Keep your eye on the code page: C# edition (warning about DllImport)


Often, we receive problem reports from customers who failed to keep their eye on the code page.

Does the SH­Get­File­Info function support files with non-ASCII characters in their names? We find that the function either fails outright or returns question marks when asked to provide information for files with non-ASCII characters in their name.

using System;
using System.Runtime.InteropServices;

class Program
{
 static void Main(string[] args)
 {
  string fileName = "BgṍRồ.txt";
  Console.WriteLine("File exists? {0}", System.IO.File.Exists(fileName));
  // assumes extensions are hidden

  string expected = "BgṍRồ";
  Test(fileName, SHGFI_DISPLAYNAME, expected);
  Test(fileName, SHGFI_DISPLAYNAME | SHGFI_USEFILEATTRIBUTES, expected);
 }

 static void Test(string fileName, uint flags, string expected)
 {
  var actual = GetNameViaSHGFI(fileName, flags);
  Console.WriteLine("{0} == {1} ? {2}", actual, expected, actual == expected);
 }

 static string GetNameViaSHGFI(string fileName, uint flags)
 {
  SHFILEINFO sfi = new SHFILEINFO();
  if (SHGetFileInfo(fileName, 0, ref sfi, Marshal.SizeOf(sfi),
                    flags) != IntPtr.Zero) {
   return sfi.szDisplayName;
  } else {
   return null;
  }
 }

 [StructLayout(LayoutKind.Sequential)]
 struct SHFILEINFO {
  public IntPtr hIcon;
  public int iIcon;
  public uint dwAttributes;
  [MarshalAs(UnmanagedType.ByValTStr, SizeConst = 260)]
  public string szDisplayName;
  [MarshalAs(UnmanagedType.ByValTStr, SizeConst = 80)]
  public string szTypeName;
 }

 const uint SHGFI_USEFILEATTRIBUTES = 0x10;
 const uint SHGFI_DISPLAYNAME = 0x0200;

 [DllImport("shell32.dll")]
 static extern IntPtr SHGetFileInfo(
    string path, uint fileAttributes, ref SHFILEINFO info, int cbSize,
    uint flags);
}
// Output:
// File exists? True
//  == Bg?R? ? False
// Bg?R? == Bg?R? ? False

If we ask for the display name, the function fails even though the file does exist. If we also pass the SHGFI_USE­FILE­ATTRIBUTES flag to force the system to act as if the file existed, then it returns the file name but with question marks where the non-ASCII characters should be.

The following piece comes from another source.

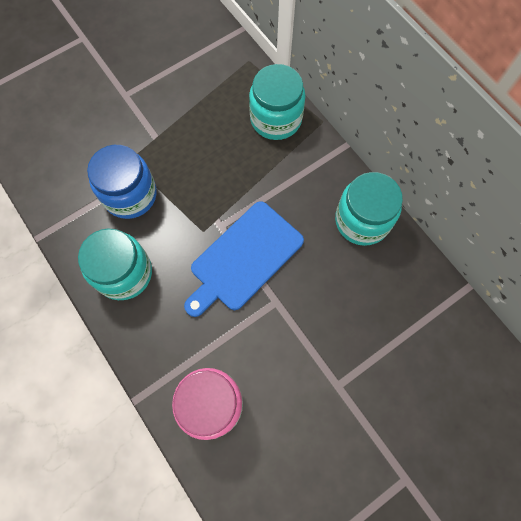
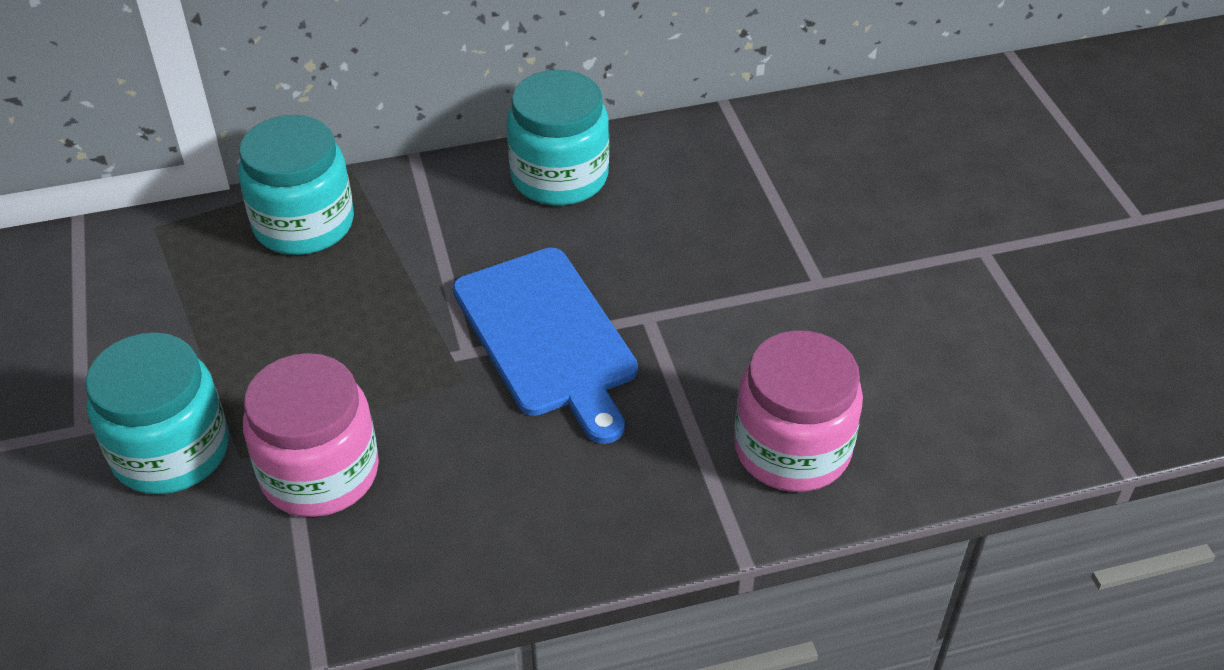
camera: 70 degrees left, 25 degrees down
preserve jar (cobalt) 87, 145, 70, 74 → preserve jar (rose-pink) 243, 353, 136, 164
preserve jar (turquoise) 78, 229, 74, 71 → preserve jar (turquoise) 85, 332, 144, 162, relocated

The SH­Get­File­Info function supports non-ASCII characters just fine, provided you call the version that supports non-ASCII characters!

The customer here fell into the trap of not keeping their eye on the code page. It goes back to an unfortunate choice of defaults in the System.Runtime.Interop­Services namespace: At the time the CLR was originally being developed, Windows operating systems derived from Windows 95 were still in common use, so the CLR folks decided to default to Char­Set.Ansi. This made sense back in the day, since it meant that your program ran the same on Windows 98 as it did in Windows NT. In the passage of time, the Windows 95 series of operating systems became obsolete, so the need to be compatible with it gradually disappeared. But too late. The rules were already set, and the default of Char­Set.Ansi could not be changed.

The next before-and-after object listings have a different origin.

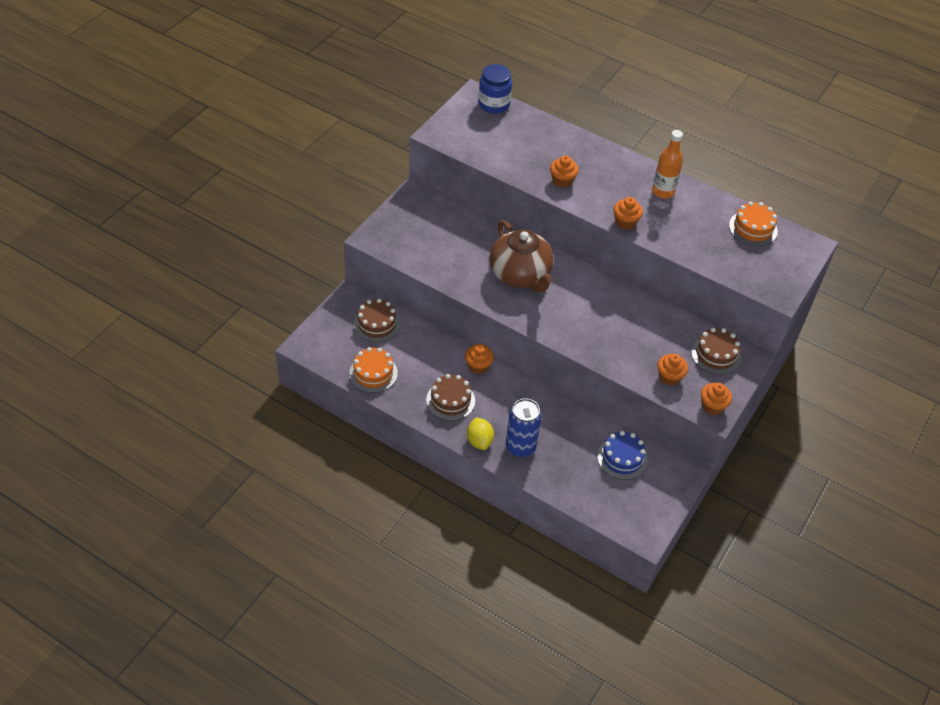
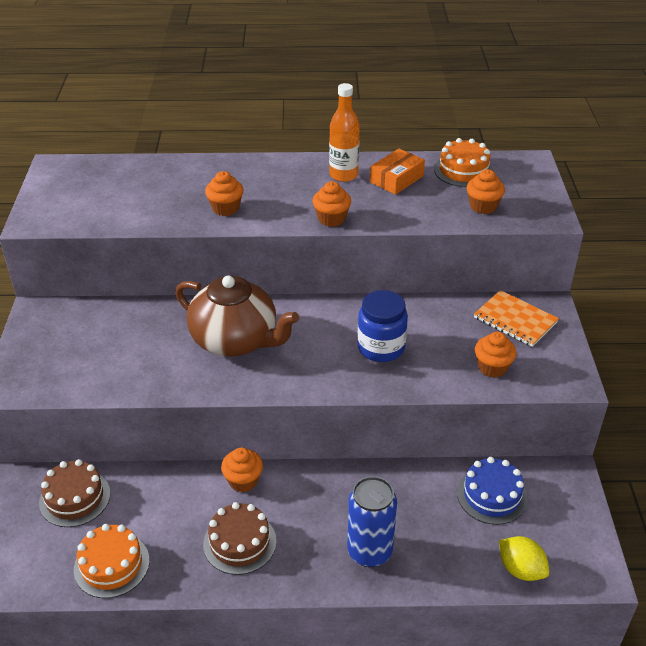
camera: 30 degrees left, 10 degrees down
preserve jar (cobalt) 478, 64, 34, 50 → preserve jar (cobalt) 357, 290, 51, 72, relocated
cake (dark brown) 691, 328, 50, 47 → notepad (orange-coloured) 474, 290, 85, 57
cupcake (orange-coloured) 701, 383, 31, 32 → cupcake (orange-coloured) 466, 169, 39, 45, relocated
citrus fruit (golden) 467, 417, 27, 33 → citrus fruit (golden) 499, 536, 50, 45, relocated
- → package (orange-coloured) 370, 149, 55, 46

The solution is to specify Char­Set.Unicode explicitly in the Struct­Layout and Dll­Import attributes.

FxCop catches this error, flagging it as Specify­Marshaling­For­PInvoke­String­Arguments. The error explanation talks about the security risks of unmapped characters, which is all well and good, but it is looking too much at the specific issue and not so much at the big picture. As a result, people may ignore the issue because it is flagged as a complicated security issue, and they will think, "Eh, this is just my unit test, I'm not concerned about security here." However, the big picture is

This is almost certainly an oversight on your part. You didn't really mean to disable Unicode support here.

Change the lines

 [StructLayout(LayoutKind.Sequential)]
 [DllImport("shell32.dll")]

to

 [StructLayout(LayoutKind.Sequential, CharSet=CharSet.Unicode)]
 [DllImport("shell32.dll", CharSet=CharSet.Unicode)]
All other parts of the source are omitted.